Em 1966, a Inglaterra dava as cartas para o mundo. A modelo Twiggy alcançara o auge da fama como a primeira Top Model, sendo eleita a "Mulher Britânica do Ano". A Seleção Inglesa [VIDEO] conquistava o Mundial de Futebol em pleno estádio de Wembley. Os Rolling Stones já eram os Rolling Stones, disputando palmo a palmo com os Beatles nas paradas de sucesso, tornando-se os dois supergrupos de rock da era moderna.

Mas, definitivamente, 1966 foi o ano mais difícil da carreira dos rapazes de Liverpool, apesar de que suas musicalidades tornavam-se cada vez mais criativas. Numa entrevista com a jornalista britânica Maureen Cleave - com quem supostamente tivera um caso - John Lennon [VIDEO] declarava a polêmica frase "Os Beatles são mais populares do que Jesus Cristo".

Publicada na revista americana "Datebook" em agosto, as consequências foram as piores possíveis.

A última turnê

Tudo que os Beatles diziam publicamente repercutia muito, e se fosse polêmico, consistia nos efeitos colaterais iguais ao de um furacão. Àquela altura, prestes a embarcar para os Estados Unidos na última turnê com os Beatles, Lennon não tinha ideia do tsunami que sua frase geraria. Radialistas americanos, indignados com a heresia, além de banirem as músicas do conjunto em todo território nacional, promoveram uma "fogueira beatle", na qual as pessoas trariam fotografias, revistas, discos e todos os itens de memorabilia dos Beatles, que seriam queimados em praça pública como protesto. Membros da famigerada Ku Klux Klan queriam queimá-los vivos como nos rituais das cruzes de madeira.

Ameaças de morte, sons de fogos de artifícios e invasões nos palcos assustavam John, Paul, George e Ringo. Não havia clima para os Beatles serem os Beatles.

Antes já haviam enfrentado a fúria dos japoneses pela audácia de se apresentarem no Budokan, templo religioso das artes marciais. Depois, nas Filipinas, ao recusarem o convite para jantar oferecido pelo casal ditador Marcos e Imelda, foram extorquidos e agredidos de todas as formas possíveis, agradecendo aos céus por terem saído vivos do país. Teriam os Rolling Stones, famosos pelas suas irreverências desenfreadas, coragem para tanto?

Aconselhado pelo empresário Brian Epstein a pedir desculpas em público, visando salvar a turnê americana, a princípio John recusou-se solenemente. Mas ao chegar em Chicago, no dia 11 de agosto, acabou desculpando-se à sua maneira na coletiva de imprensa.

Algo inédito foi o fato de não lotarem totalmente os locais de apresentação. E, àquela altura, os Beatles já estavam saturados das turnês. Não conseguiam tocar como desejavam, devido à baixa tecnologia de áudio na época, e como o próprio John disse, "podiam colocar quatro bonecos no palco, pois o público só queria gritar e não ouvir nossa Música."

Entre ultrajados e feridos, no dia 29 de agosto fizeram sua última apresentação num palco em San Francisco.

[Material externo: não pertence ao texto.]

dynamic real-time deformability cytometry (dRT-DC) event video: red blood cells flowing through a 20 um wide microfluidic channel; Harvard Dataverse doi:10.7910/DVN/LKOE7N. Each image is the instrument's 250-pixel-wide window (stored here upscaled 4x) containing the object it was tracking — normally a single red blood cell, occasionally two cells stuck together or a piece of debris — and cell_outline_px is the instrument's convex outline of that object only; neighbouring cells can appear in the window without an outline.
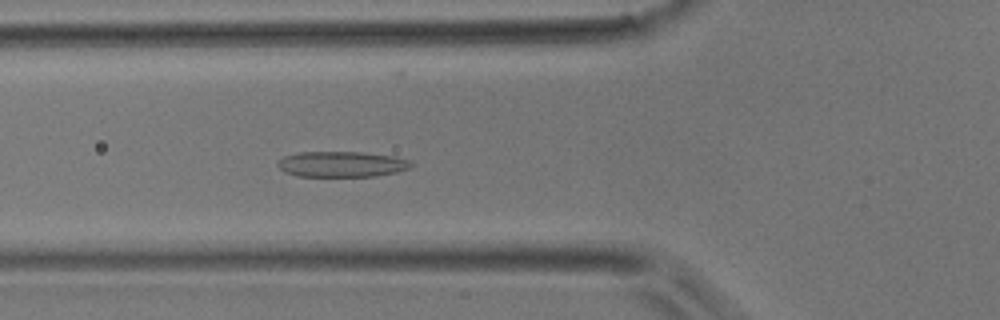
{"species": "common noctule bat (a hibernating species)", "species_latin": "Nyctalus noctula", "temperature_condition": "room temperature", "stored_images_in_passage": 35, "camera_frame_rate_fps": 3000, "um_per_image_px": 0.085, "animal": {"sex": "male", "body_mass_g": 17.9}, "frame": {"image": 1, "passage_image": 6, "time_ms": 1.667, "image_size_px": [1000, 320], "cell_outline_px": [[412, 164], [408, 168], [396, 172], [376, 176], [296, 176], [284, 172], [276, 164], [284, 156], [300, 152], [364, 152], [396, 156], [412, 160]], "centroid_in_image_um": [29.06, 13.95], "position_along_channel_um": 96.7, "area_um2": 20.0}}
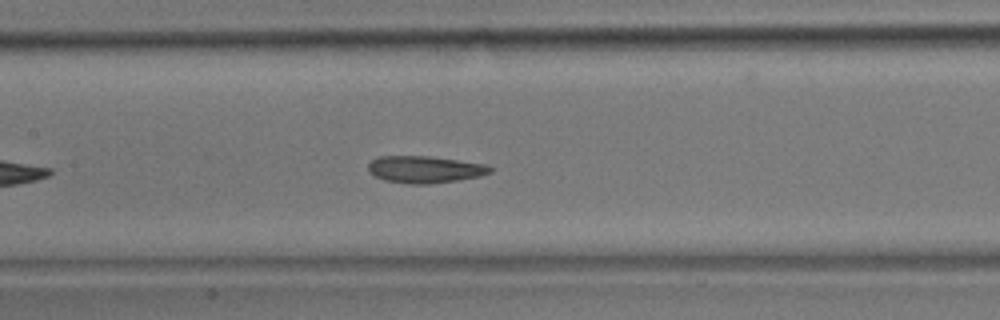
{"frame": {"image": 2, "passage_image": 11, "time_ms": 3.333, "image_size_px": [1000, 320], "cell_outline_px": [[492, 172], [480, 176], [456, 180], [428, 184], [408, 184], [384, 180], [368, 172], [368, 164], [372, 160], [380, 156], [432, 156], [488, 164], [492, 168]], "centroid_in_image_um": [36.13, 14.39], "position_along_channel_um": 171.3, "area_um2": 19.31}}
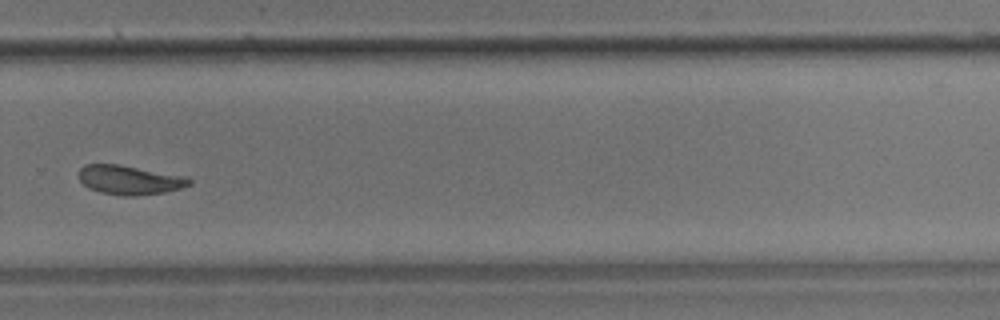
{"frame": {"image": 3, "passage_image": 21, "time_ms": 6.667, "image_size_px": [1000, 320], "cell_outline_px": [[192, 184], [180, 188], [164, 192], [132, 196], [124, 196], [100, 192], [88, 188], [80, 180], [80, 168], [84, 164], [120, 164], [184, 176], [192, 180]], "centroid_in_image_um": [11.0, 15.29], "position_along_channel_um": 318.8, "area_um2": 18.67}}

Um fã mais afoito pendurou na arquibancada do Candlestick Park a faixa "Lennon Saves!", ou seja, "Lennon Salva!", uma irreverente resposta à polêmica referente a Jesus Cristo.

A criatividade evoluía

Nada disso afetou sua musicalidade. Seu sétimo álbum de estúdio, "Revolver", lançado em 5 de agosto de 1966, foi considerado um dos melhores da banda, e um dos melhores de todos os tempos. Já não tinham mais como objetivo comporem canções para os fãs dançarem, e sim que ouvissem e viajassem ao som de sua nova proposta musical. Era John e suas viagens de drogas em canções, um romântico Paul McCartney fantástico compositor de belíssimas baladas de amor, um George Harrison e suas incursões orientais alado pela cítara e Ringo a bordo de um submarino amarelo.

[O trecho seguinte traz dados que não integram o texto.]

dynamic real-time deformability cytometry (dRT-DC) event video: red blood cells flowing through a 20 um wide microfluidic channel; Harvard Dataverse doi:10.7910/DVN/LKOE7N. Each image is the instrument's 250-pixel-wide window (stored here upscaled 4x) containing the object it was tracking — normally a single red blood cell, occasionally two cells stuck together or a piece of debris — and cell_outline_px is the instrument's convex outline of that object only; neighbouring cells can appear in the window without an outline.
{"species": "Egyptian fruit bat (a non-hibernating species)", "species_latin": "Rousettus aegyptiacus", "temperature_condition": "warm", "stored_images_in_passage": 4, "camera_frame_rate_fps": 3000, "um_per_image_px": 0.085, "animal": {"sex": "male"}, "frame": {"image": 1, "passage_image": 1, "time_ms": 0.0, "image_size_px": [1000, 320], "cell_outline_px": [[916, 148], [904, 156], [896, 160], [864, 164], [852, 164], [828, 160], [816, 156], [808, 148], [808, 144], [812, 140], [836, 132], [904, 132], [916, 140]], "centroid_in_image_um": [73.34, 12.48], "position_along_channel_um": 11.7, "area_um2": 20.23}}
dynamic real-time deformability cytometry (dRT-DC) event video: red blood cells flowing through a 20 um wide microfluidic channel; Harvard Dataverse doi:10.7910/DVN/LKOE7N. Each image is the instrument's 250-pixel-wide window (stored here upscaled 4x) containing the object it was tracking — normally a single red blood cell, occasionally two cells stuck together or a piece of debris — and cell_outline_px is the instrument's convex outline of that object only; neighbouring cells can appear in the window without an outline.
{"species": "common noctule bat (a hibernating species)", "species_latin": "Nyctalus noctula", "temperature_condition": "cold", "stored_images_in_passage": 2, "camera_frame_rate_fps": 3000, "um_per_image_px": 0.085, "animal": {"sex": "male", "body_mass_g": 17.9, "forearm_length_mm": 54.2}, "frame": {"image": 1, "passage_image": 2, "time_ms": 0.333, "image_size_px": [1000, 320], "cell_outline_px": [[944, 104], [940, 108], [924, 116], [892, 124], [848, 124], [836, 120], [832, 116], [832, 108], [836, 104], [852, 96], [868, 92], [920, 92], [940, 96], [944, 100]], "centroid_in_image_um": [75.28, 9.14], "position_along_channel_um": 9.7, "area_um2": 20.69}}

Durante as sessões de Revolver, os Beatles gravaram "Rain" e "Paperback Writer", dois rocks musculosos, explicando o novo caminho de suas carreiras.

Anos depois, foi subentendido que John quis dizer - "expressando-se erroneamente" - que as pessoas iam mais aos concertos dos Beatles do que às igrejas. Mas os Beatles ainda tinham muito a mostrar ao mundo, mais do que polêmicas. Em novembro do mesmo ano, iniciavam as gravações para a considerada obra-prima de sua discografia: o álbum "Sgt. Pepper's Lonely Hearts Club Band", lançado no ano seguinte, que faria, ao menos momentaneamente, colocar panos quentes na questão.